Harris Elementary School named in honor of Viola H. Harris, a former administrator of the district and McAlmont Elementary School, served as Pulaski Technical School before being renamed as Harris High School starting in the fall of 1963 and lasting until 1970 when the district reorganized its facilities as a result of desegregation and the facility became an elementary school. The high school's mascot of the Panthers remains today as Harris Elementary School's mascot.

Sortable table
| School Name | Location | Grades | NCES School ID | Website(s) |
|---|---|---|---|---|
| John W. Baker Inter-district Elementary School | Little Rock | K–5 | 051185000903 | Official website |
| Daisy Bates Elementary School † | Unincorporated | PK–5 | 051185001391 | Official website |
| Cato Elementary School † | Unincorporated | PK–5 | 051185000906 | Official website |
| Chenal Elementary School † | Little Rock | K-5 | 051185001484 | Official website |
| William Jefferson Clinton Speech Communications and Technology Magnet Elementary School † | Sherwood | PK–5 | 051185000122 | Official website |
| College Station Magnet Elementary School † | College Station | PK–5 | 051185000910 | Official website |
| Crystal Hill Elementary School † | North Little Rock | PK–5 | 051185000058 | Official website |
| Harris Health & Science Specialty Elementary School † | McAlmont (Unincorporated) | PK–5 | 051185000916 | Official website |
| Joe T. Robinson Elementary School † | Unincorporated | PK–5 | 051185000922 | Official website |
| Landmark Fine Arts Specialty Elementary School † | Landmark (Unincorporated) | PK–5 | 051185000927 | Official website |
| Lawson Elementary School † | Unincorporated | PK–5 | 051185000928 | Official website |
| Oak Grove Elementary School † | Unincorporated | PK–5 | 051185000933 | Official website |
| Oakbrooke Elementary School † | Sherwood | PK–5 | 051185001239 | Official website |
| Pine Forest Elementary School | Maumelle | K–5 | 051185001257 | Official website PCSSD page |
| Sherwood Elementary School † | Sherwood | PK–5 | 051185000939 | Official website |
| Sylvan Hills Elementary School † | Sherwood | PK–5 | 051185000940 | Official website |

† denotes Title I school

===Former schools===
Primarily as a result of desegregation or the need to replace aging facilities, numerous facilities have been renamed or closed including the following:

- Former high schools
J. C. Cook High School (a Black school in Wrightsville) was closed as a result of desegregation and repurposed as an integrated J. C. Cook Elementary School until 1976.
- In 1963, Pulaski County Training School (a Black school) was renamed as Harris High School.
- In 1970, Harris High School was repurposed as Harris Elementary School.
- In 1971, McAlmont High School (grades 7–12) was closed as a result of desegregation.
- In 1987, J.A. Fair High School (opened in 1982), and John L. McClellan High School (opened in 1965) were annexed to Little Rock School District.
- In 2011, Oak Grove High School was closed as a result of opening nearby Maumelle High School.
- In 2016, North Pulaski High School was merged with Jacksonville High School as a part of the Jacksonville North Pulaski School District.
- The Sweet Home community had a high school populated by students from College Station Elementary School.

- Former middle schools
- In 2001, Sylvan Hills Junior High School (grades 7–9) becomes Sylvan Hills Middle School (grades 6–8).
- In 2011, Sylvan Hills Middle School closes its facilities at 401 Dee Jay Hudson Drive; reopens for 2011–12 school year at its new facilities across AR Highway 107 at 10001 Johnson Street.
- In 2015 Northwood Middle School was repurposed as Sylvan Hills Freshman Campus due to a large portion of the student population being reallocated to the new Jacksonville North Pulaski School District. The remainder were assigned to Sylvan Hills Middle School.
- Jacksonville Middle School is now in the Jacksonville North Pulaski School District.

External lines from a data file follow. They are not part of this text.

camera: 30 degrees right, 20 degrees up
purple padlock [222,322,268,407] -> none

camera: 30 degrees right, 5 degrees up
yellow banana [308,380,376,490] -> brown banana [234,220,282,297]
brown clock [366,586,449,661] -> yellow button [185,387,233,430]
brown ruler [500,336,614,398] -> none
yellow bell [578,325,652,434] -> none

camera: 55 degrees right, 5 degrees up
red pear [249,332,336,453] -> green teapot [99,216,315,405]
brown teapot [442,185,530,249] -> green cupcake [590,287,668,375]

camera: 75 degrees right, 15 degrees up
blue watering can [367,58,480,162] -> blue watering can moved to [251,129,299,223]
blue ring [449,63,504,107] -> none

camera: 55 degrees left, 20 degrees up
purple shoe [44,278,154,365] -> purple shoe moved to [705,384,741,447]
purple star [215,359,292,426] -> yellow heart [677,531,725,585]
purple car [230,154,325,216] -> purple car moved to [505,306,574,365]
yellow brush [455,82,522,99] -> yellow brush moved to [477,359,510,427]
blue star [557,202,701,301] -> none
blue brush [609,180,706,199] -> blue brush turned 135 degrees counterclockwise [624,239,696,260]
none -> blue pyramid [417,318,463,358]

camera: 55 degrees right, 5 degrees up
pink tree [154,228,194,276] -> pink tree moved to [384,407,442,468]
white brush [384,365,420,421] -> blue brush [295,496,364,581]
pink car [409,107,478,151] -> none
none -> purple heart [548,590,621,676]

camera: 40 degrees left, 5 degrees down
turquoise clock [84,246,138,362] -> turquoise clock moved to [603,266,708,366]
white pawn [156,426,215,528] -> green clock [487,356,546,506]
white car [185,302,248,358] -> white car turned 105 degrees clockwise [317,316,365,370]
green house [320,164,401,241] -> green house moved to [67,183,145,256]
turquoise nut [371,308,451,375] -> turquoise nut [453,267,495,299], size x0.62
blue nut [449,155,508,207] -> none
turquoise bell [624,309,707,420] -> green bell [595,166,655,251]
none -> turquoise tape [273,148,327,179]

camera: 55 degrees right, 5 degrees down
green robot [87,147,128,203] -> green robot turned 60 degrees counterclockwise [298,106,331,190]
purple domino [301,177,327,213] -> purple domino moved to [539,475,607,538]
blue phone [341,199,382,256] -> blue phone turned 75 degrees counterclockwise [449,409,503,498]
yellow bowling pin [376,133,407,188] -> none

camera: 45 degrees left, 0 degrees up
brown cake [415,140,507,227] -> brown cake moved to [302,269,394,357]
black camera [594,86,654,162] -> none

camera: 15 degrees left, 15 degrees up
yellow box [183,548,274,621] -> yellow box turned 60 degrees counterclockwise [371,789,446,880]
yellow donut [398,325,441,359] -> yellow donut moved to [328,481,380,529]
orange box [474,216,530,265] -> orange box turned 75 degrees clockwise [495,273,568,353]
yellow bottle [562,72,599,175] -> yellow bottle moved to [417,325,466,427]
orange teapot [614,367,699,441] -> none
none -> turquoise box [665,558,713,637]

- Former elementary schools
- In 1971, McAlmont Elementary School is closed.
- In 1976, J. C. Cook Elementary School is closed.
- In 1987, Mabelvale Elementary School annexed to Little Rock School District with the opening of Daisy Bates Elementary School.
- In 2006, Homer Adkins Elementary School was converted into a Pre-K school
- In 2011, Jacksonville Elementary School is closed.